3. Así comprendemos el sentido pleno de la Epifanía, que Pablo presenta del modo en que él mismo lo entendió y actuó. Es tarea del Apóstol difundir en el mundo el Evangelio, anunciar a los hombres la redención realizada por Cristo, llevar a la humanidad entera por el camino de la salvación, manifestada por Dios desde la noche de Belén. La actividad misionera de la Iglesia, a lo largo de sus múltiples etapas en el decurso de los siglos, encuentra en la fiesta de la Epifanía su inicio y su dimensión universal.

Precisamente para subrayar esta dimensión universal de la misión de la Iglesia, nació hace muchos años la costumbre según la cual, en la fiesta de la Epifanía, el Obispo de Roma impone las manos e invoca al Espíritu Santo para el servicio episcopal sobre algunos presbíteros, procedentes de varias naciones. Hoy son doce los hermanos a los que tengo la alegría de conferir la plenitud del sacerdocio.
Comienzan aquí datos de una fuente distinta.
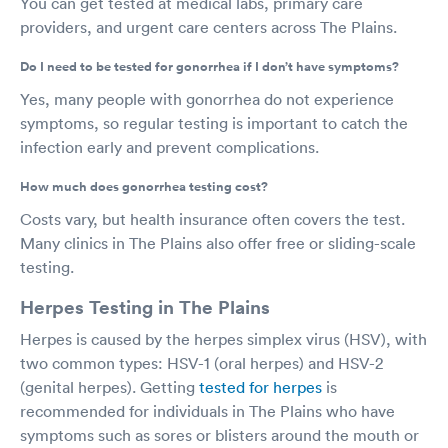
You can get tested at medical labs, primary care
providers, and urgent care centers across The Plains.
Do I need to be tested for gonorrhea if I don’t have symptoms?
Yes, many people with gonorrhea do not experience
symptoms, so regular testing is important to catch the
infection early and prevent complications.
How much does gonorrhea testing cost?
Costs vary, but health insurance often covers the test.
Many clinics in The Plains also offer free or sliding-scale
testing.
Herpes Testing in The Plains
Herpes is caused by the herpes simplex virus (HSV), with
two common types: HSV-1 (oral herpes) and HSV-2
(genital herpes). Getting
tested for herpes
is
recommended for individuals in The Plains who have
symptoms such as sores or blisters around the mouth or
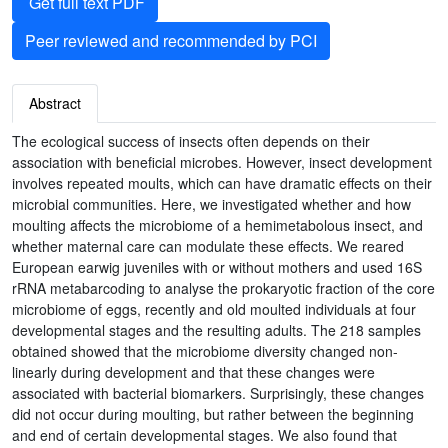
Get full text PDF
Peer reviewed and recommended by PCI
Abstract
The ecological success of insects often depends on their
association with beneficial microbes. However, insect development
involves repeated moults, which can have dramatic effects on their
microbial communities. Here, we investigated whether and how
moulting affects the microbiome of a hemimetabolous insect, and
whether maternal care can modulate these effects. We reared
European earwig juveniles with or without mothers and used 16S
rRNA metabarcoding to analyse the prokaryotic fraction of the core
microbiome of eggs, recently and old moulted individuals at four
developmental stages and the resulting adults. The 218 samples
obtained showed that the microbiome diversity changed non-
linearly during development and that these changes were
associated with bacterial biomarkers. Surprisingly, these changes
did not occur during moulting, but rather between the beginning
and end of certain developmental stages. We also found that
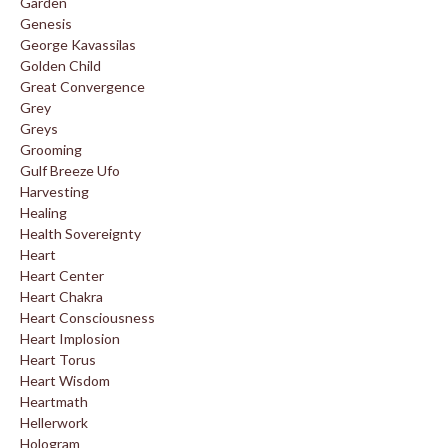
Garden
Genesis
George Kavassilas
Golden Child
Great Convergence
Grey
Greys
Grooming
Gulf Breeze Ufo
Harvesting
Healing
Health Sovereignty
Heart
Heart Center
Heart Chakra
Heart Consciousness
Heart Implosion
Heart Torus
Heart Wisdom
Heartmath
Hellerwork
Hologram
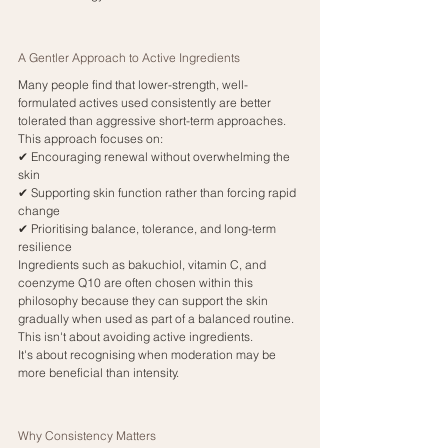
A Gentler Approach to Active Ingredients
Many people find that lower-strength, well-
formulated actives used consistently are better 
tolerated than aggressive short-term approaches.
This approach focuses on:
✔ Encouraging renewal without overwhelming the 
skin
✔ Supporting skin function rather than forcing rapid 
change
✔ Prioritising balance, tolerance, and long-term 
resilience
Ingredients such as bakuchiol, vitamin C, and 
coenzyme Q10 are often chosen within this 
philosophy because they can support the skin 
gradually when used as part of a balanced routine.
This isn't about avoiding active ingredients.
It's about recognising when moderation may be 
more beneficial than intensity.
Why Consistency Matters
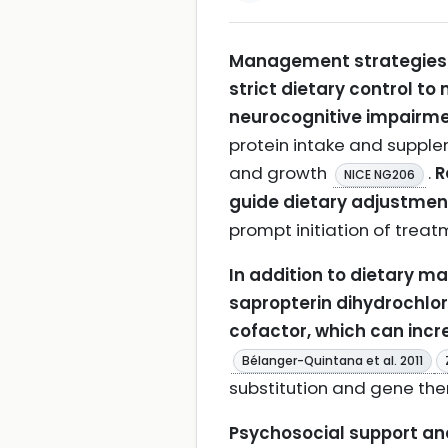
Management strategies f
strict dietary control to
neurocognitive impairme
protein intake and supple
and growth
.
R
NICE NG206
guide dietary adjustment
prompt initiation of trea
In addition to dietary m
sapropterin dihydrochlori
cofactor, which can inc
Bélanger-Quintana et al. 2011
substitution and gene the
Psychosocial support and 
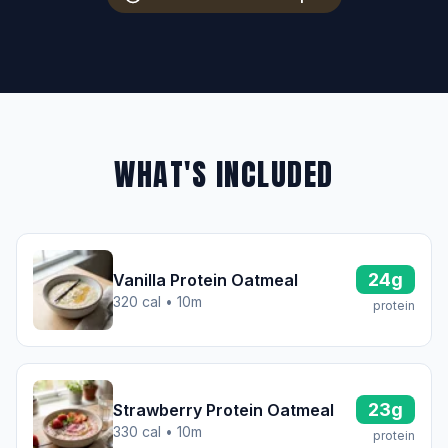
WHAT'S INCLUDED
24g
Vanilla Protein Oatmeal
320 cal • 10m
protein
23g
Strawberry Protein Oatmeal
330 cal • 10m
protein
Durante la consagración episcopal se les pondrá sobre la cabeza el libro del Evangelio para subrayar que llevar la buena nueva es su misión fundamental, misión llena de alegría y, al mismo tiempo, de empeño para cuantos trabajan por realizarla con responsabilidad y fidelidad. Oremos todos para que la luz que iluminó a los Magos en su camino hacia Belén acompañe también a estos nuevos elegidos para el episcopado.

4. Queridos hermanos escogidos por Dios para el ministerio episcopal, a cada uno de vosotros deseo la riqueza y la plenitud de la Epifanía de Cristo. Te la deseo a ti, mons. Luigi Pezzuto, que serás representante pontificio en el Congo y en el Gabón, en el centro del continente africano, al que tanto quiero. Pido por ti, mons. Paolo Sardi, que, al ser nombrado nuncio apostólico con encargos especiales, seguirás trabajando aún a mi lado en la Secretaría de Estado; dándote gracias por el servicio realizado hasta ahora, te deseo que sigas así, con el mismo celo. Te saludo, mons. Varkey Vithayathil, a quien se ha confiado la misión importantísima de administrar el arzobispado mayor de Ernakulam-Angamaly de los siro-malabares, en el Estado de Kerala, en la India. Deseo que la Epifanía de Cristo brille en plenitud para ti, mons. Delio Lucarelli, pastor de la diócesis de Rieti; para ti, mons. Ignace Sambar-Talkena, obispo de Kara, en Togo; y para ti, mons. Luciano Pacomio, pastor de la diócesis de Mondovì. Que la luz del Espíritu Santo te guíe a ti, mons. Angelo Massafra, primer obispo de Rrëshen y administrador apostólico de Lezhë en Albania, y a ti, mons. Florentin Crihalmeanu, llamado a colaborar como auxiliar con el obispo de tu diócesis de Cluj-Gherla en Rumanía. El Señor te sostenga, mons. Jean-Claude Périsset, en tu cargo de secretario adjunto del Consejo pontificio para la promoción de la unidad de los cristianos, y a ti, queridísimo mons. Piotr Libera, que colaborarás como auxiliar con mi hermano el arzobispo de Katowice, en Polonia. Que te acompañe a ti, mons. Basilio do Nascimento, enviado a los fieles de la nueva diócesis de Baucau, en Timor oriental; y a ti, mons. Hil Kabashi, a quien la Providencia envía al sur de Albania, te acompañe el mismo Espíritu Santo y su gracia.

5. Queridos y venerados hermanos, en este momento me complace imaginaros al lado de los Magos, mientras adoráis al Rey de la paz, al Salvador del mundo, y ver la mano del Niño Jesús, guiada por la de su Madre santa, en el gesto de bendeciros a cada uno de vosotros. Es el Cordero de Dios, el Pastor de los pastores, quien os pide que continuéis y difundáis su caridad en el admirable cuerpo de la Iglesia y en todo el mundo, en estos años de preparación para el gran jubileo del año 2000. Con la fuerza de su ayuda, partid sin vacilación; sed apóstoles fieles y valientes de Cristo, anunciando y dando testimonio del Evangelio, luz que ilumina a todos los pueblos. ¡No temáis! Cristo está con nosotros todos los días, hasta el fin del mundo (cf. Mt 28, 20). «Jesucristo es el mismo ayer, hoy y siempre» (Hb 13, 8). Amén.